Leland Ryken has written extensively on the subject of Bible translations. His book The Word of God in English, which I have also reviewed here, was foundational in my life as I attempted to come to terms with the multitudes of translation options available to me. I have since read an excellent essay he wrote for a recent book Translating Truth. Choosing A Bible is a short book, weighing in at only 30 pages, that provides a highly-compressed version of the most important arguments from The Word of God in English and his contribution to Translating Truth. Ryken seeks to show quickly and convincingly that Christians deserve and ought to desire nothing less than an essentially literal translation of the Bible.

The format of the book is simple. He begins by showing how Bible translations differ from each other. He writes about the goal of translation and compares thought-for-thought with word-for-word. He then provides five negative effects of dynamic equivalent (or thought-for-thought) translations. They are:

* Taking liberties in translation
* Destabilization of the text
* What the Bible "means" vs. what the Bible says
* Falling short of what we should expect
* A logical and liguistic impossibility

The book concludes with ten reasons that we can trust essentially literal translations. These include transparency to the original text, keeping to the essential task of translation, preserving theological precision, preserving the dignity and beauty of the Bible and consistency with the doctrine of inspiration.
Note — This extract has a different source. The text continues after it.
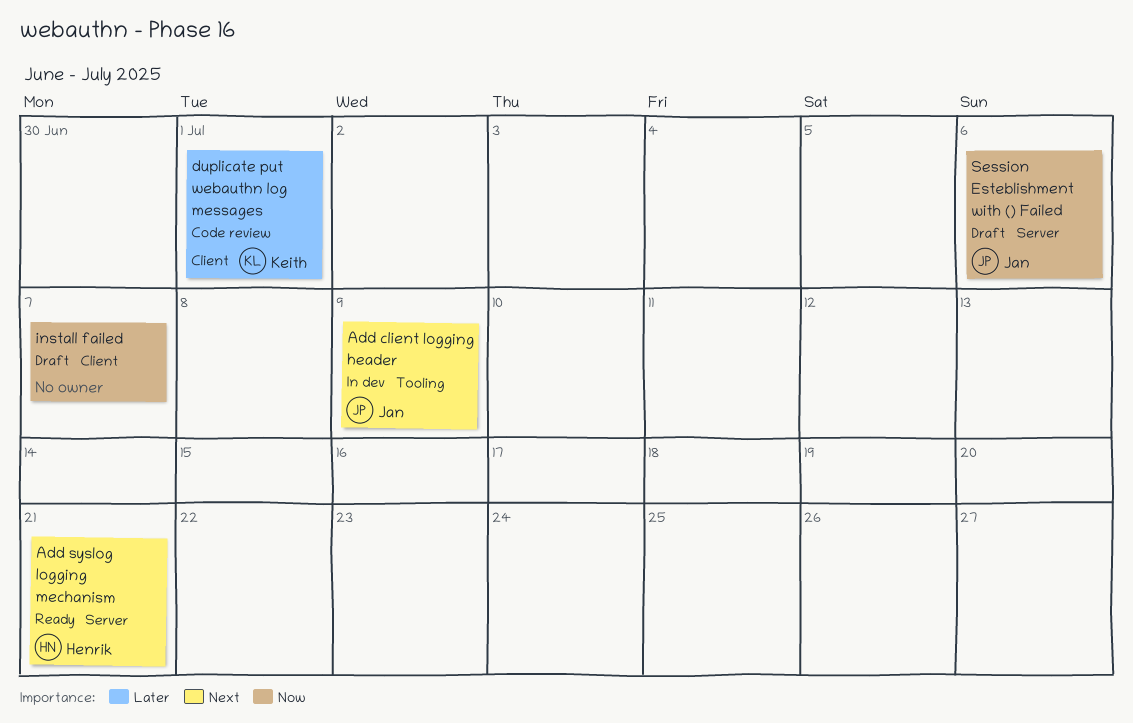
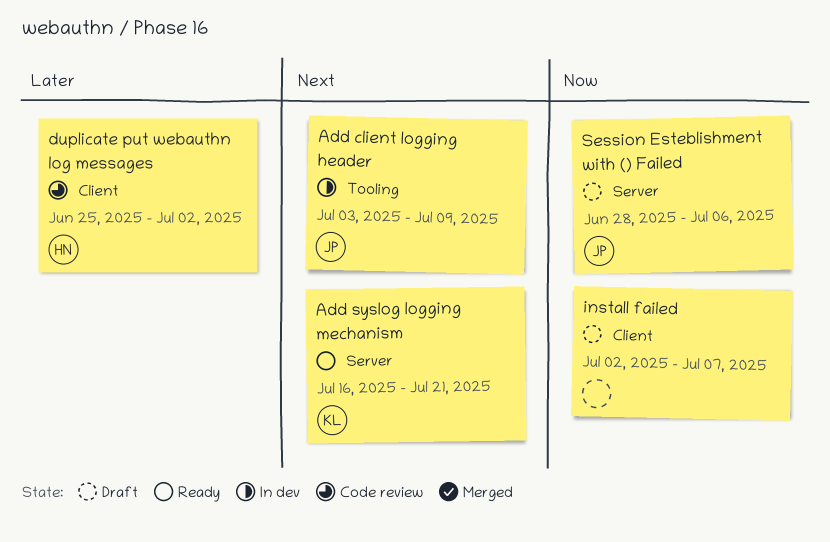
Add syslog logging mechanism, owner: Henrik -> Keith
duplicate put webauthn log messages, owner: Keith -> Henrik
duplicate put webauthn log messages, due: Jul 1 -> Jul 2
As with all of Ryken's writing, this book is well-argued and convicting. He does not argue for a particular translation, though it is obvious that he prefers the English Standard Version (he did, after all, serve on the translation oversight committee for the ESV). He merely argues that we, as Christians, deserve to be given nothing less than the Word of God in English.

This book is meant to appeal to all Christians and there is little that will prove difficult to understand. Choosing A Bible is a great introduction to translation theory and to understanding the importance of translations that preserve the words of God.
Dr. Ryken's little book on Choosing a Bible is thought provoking, even though slightly biased towards the English Standard Version. Dr. Ryken encourages bible readers to think critically about the bible, avoiding problems such as "it's the word of God -don't question it." What should be thoroughly questioned are the protocols and philosophies of bible translation committees. Ryken correctly points readers to bible prefaces which many, including myself, regularly avoid, but which can provide vital information on biases and theological positions of the translation committee.

What a shock when I read the preface to the NIV for myself - one of the names of God, "the Lord of Hosts" and "God of Hosts" had been excised in favor of "the Lord Almighty" merely because the committee decided that the term "Lord of Hosts" had insufficient meaning for the modern reader. Using the concordance I counted 277 instances where this term had been changed. I seriously doubt that there was malicious intent on the part of the NIV committee but rather a very poor decision making process. The problem, as Ryken states, is that you do not know where translation stops and where commentary by the committee starts.

We live in a time when God is being pushed out of the public square at an alarming frequency, and Christians by and large have lost that sense of God's transcendence. This situation is not helped by modern bible translation committees that insist on dumbing down the scriptures to seventh or eighth grade reading levels. Don't dumb down-Teach up!

After reading Dr. Ryken's book, I shelved my NIV and purchased the New King James Version. So much for the bias.